Why is the world revolutionized? It is noteworthy that conflicts are increasingly rooted in economics and politics. Although these will continue to play a role, the cultural issue is growing. Now it should be said, imitating Clinton: “It’s culture, stupid!”
We thought that the twentieth century had been the shortest (1918-1989) and that we had entered the twenty-first. But it seems that the Cold War continues, which would not have ended with the end of the USSR (1991). Culture would be among its causes. Most social fractures have this component, not just the socio-economic one: American Trumpism, British Brexit, French unrest, and now the most serious conflict, the Russian invasion of Ukraine.
Russia and Ukraine are independent countries, but brothers. Putin is named after Prince Vladimir the Great, who introduced the Orthodox religion to Slavic lands from Kyiv. In Russia there is talk again of Holy Russia, but Ukraine had been Mother Russia before. Because Putin’s country has its origins in the medieval Russian of Kyiv, the first great gathering of Slavic tribes. Ukraine fell under the yoke of the tsars in the 18th century and then under the Bolsheviks in the 20th. Ukraine has been Russified, although it has been independent since 1991. But Russia was in the Middle Ages in Ukraine. An anecdote: Listen to the fiery Second Tchaikovsky Russian Symphony. It’s called Little Russia. But this is Ukraine, where the musician of Ukrainian descent composed it in 1872. Or listen to the end of the paintings in an exhibition by his contemporary Mussorgsky: The Great Gate of Kyiv. Ukraine, in the best Russian music.
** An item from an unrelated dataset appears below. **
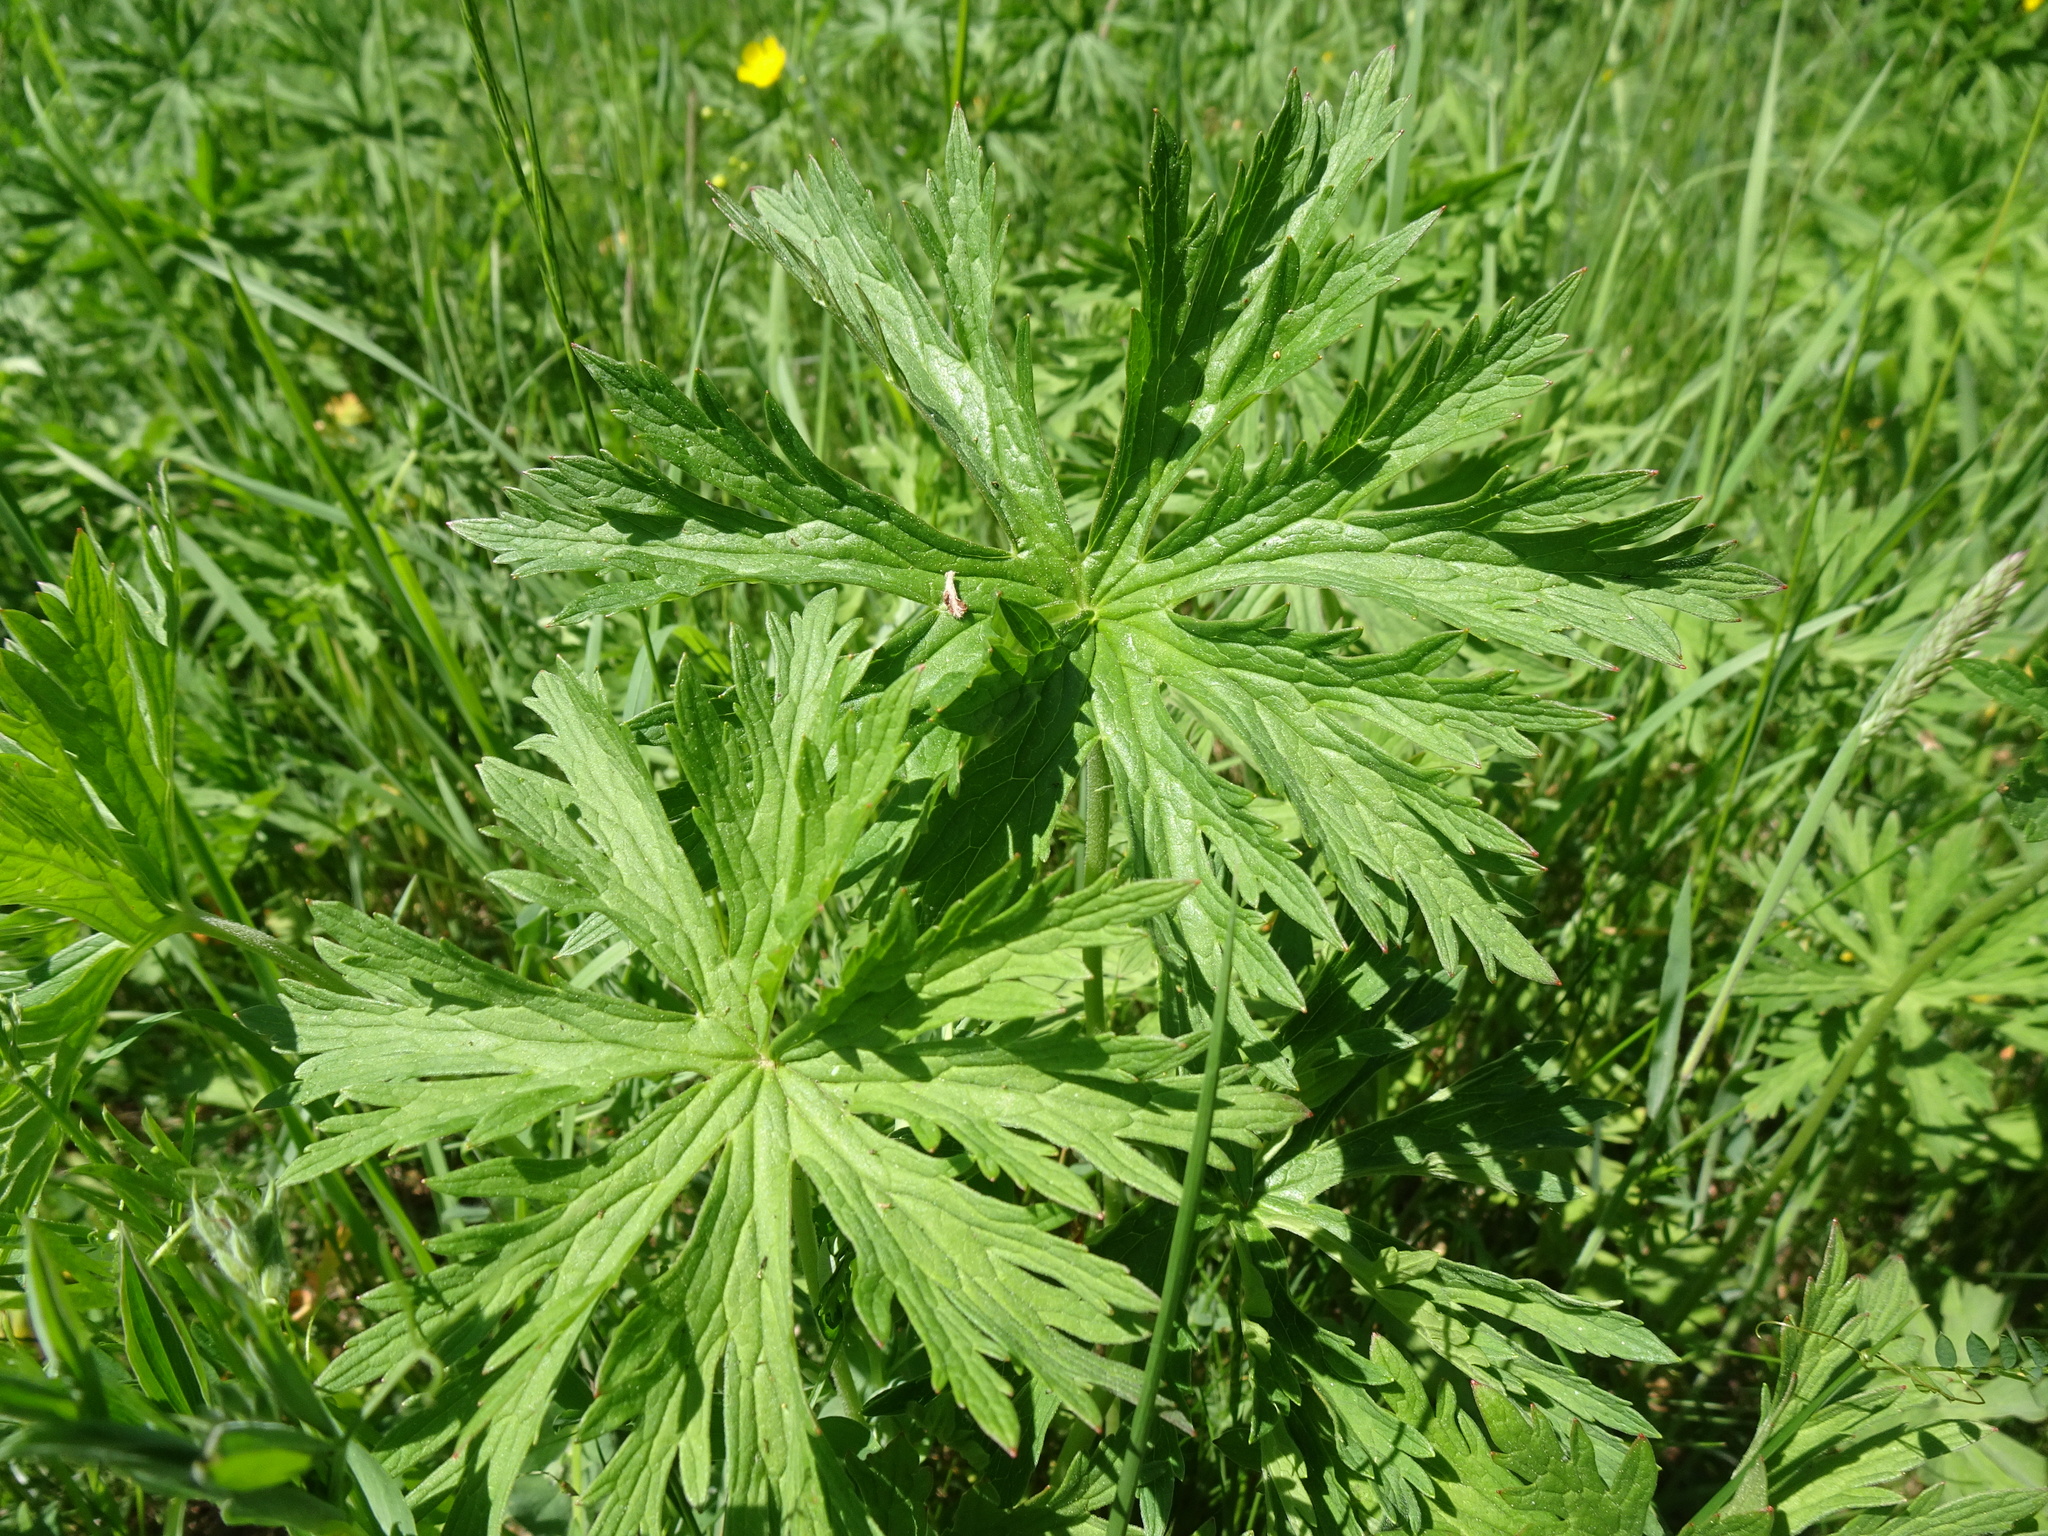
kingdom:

Putin wants to control the plains around the Dnieper. It is its western flank, from the Baltic to the Black Sea. He has invaded Ukraine, but he also wants to teach it. Zelensky speaks Russian, just like him. It is not a civil war, but it is a fratricidal war within a large historical community of ethnicity, religion, language and trade. With this ferocity, Russia is killing its comrades-in-arms.